Question
How do I apply the idea that schema conflicts within organizations?
Quick Answer
Identify one recurring cross-functional conflict in your organization. Ask each side to independently answer three questions: (1) 'What is the goal of our work together?' (2) 'What does quality look like?' (3) 'How should priorities be set?' Compare the answers. The divergences are schema.
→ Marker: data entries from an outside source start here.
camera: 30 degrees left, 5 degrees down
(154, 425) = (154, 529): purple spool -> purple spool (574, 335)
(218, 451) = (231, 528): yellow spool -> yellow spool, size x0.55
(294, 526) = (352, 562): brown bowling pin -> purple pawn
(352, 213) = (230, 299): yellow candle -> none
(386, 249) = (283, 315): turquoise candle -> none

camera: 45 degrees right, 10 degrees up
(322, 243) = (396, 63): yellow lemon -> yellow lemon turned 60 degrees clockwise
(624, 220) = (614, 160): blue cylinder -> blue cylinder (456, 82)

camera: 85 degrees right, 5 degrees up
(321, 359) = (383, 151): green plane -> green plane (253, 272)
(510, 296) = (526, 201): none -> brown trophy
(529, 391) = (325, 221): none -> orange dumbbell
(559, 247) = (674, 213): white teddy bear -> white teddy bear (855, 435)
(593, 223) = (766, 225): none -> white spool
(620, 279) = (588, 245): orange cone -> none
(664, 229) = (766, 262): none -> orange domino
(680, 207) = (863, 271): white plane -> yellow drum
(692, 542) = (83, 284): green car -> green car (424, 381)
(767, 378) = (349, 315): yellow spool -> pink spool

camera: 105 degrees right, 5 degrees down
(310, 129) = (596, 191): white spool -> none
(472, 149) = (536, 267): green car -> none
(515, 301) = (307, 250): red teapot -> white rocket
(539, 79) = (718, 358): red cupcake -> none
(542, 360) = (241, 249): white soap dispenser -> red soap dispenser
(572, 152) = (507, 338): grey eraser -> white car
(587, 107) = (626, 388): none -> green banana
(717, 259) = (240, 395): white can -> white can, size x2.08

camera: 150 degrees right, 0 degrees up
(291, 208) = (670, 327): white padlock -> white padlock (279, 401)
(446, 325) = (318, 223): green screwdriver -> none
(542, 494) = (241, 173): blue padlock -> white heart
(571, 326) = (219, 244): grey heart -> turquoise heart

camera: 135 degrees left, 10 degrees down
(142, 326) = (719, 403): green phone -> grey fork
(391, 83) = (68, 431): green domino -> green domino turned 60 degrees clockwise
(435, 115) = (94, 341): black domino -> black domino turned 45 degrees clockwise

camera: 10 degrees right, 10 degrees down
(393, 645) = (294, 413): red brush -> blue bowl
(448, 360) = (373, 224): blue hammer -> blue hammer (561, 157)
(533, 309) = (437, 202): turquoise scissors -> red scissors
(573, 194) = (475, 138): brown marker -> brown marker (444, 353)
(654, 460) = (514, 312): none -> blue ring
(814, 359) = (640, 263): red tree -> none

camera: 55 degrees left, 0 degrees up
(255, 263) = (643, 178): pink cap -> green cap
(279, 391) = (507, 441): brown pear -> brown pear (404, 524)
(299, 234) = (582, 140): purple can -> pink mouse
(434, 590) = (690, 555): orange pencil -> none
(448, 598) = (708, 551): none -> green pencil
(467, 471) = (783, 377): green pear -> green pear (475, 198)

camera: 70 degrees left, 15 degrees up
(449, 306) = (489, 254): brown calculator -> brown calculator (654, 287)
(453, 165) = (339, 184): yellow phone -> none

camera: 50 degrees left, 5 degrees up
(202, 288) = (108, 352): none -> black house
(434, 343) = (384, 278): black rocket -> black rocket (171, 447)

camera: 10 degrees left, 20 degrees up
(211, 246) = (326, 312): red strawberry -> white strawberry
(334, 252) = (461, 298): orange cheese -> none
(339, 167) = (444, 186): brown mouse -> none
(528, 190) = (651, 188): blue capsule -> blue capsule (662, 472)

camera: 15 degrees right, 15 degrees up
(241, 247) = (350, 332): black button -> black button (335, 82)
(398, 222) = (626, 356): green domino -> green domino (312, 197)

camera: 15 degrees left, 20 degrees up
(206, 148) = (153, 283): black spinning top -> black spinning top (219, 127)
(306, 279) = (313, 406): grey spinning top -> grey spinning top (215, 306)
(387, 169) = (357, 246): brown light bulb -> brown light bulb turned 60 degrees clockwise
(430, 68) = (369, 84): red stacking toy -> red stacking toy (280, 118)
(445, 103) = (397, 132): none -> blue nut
The most direct way to practice is through a focused exercise: Identify one recurring cross-functional conflict in your organization. Ask each side to independently answer three questions: (1) 'What is the goal of our work together?' (2) 'What does quality look like?' (3) 'How should priorities be set?' Compare the answers. The divergences are schema conflicts — structural differences in mental models, not interpersonal disagreements. For each divergence, ask: Is there a way to honor both schemas? What shared schema could replace the conflicting ones? Document the conflict and the proposed resolution. Share it with both teams and ask: 'Does this accurately describe the disagreement? Would this resolution address the underlying issue?'
Common pitfall: Treating schema conflicts as one side being right and the other wrong. When engineering and marketing disagree, the typical organizational response is to decide which team's perspective is correct and force the other to conform. But schema conflicts between functions usually reflect different but legitimate perspectives: each function's schema is adapted to its specific context. The engineering quality schema is legitimate in the context of system reliability. The marketing speed schema is legitimate in the context of market competition. The failure is not that one schema is wrong but that both schemas cannot be applied simultaneously without conflict. The resolution is not to pick a winner but to create a shared schema that integrates both perspectives — a 'trade-off framework' that both teams can use to navigate the tension.
This practice connects to Phase 82 (Organizational Schemas) — building it as a repeatable habit compounds over time.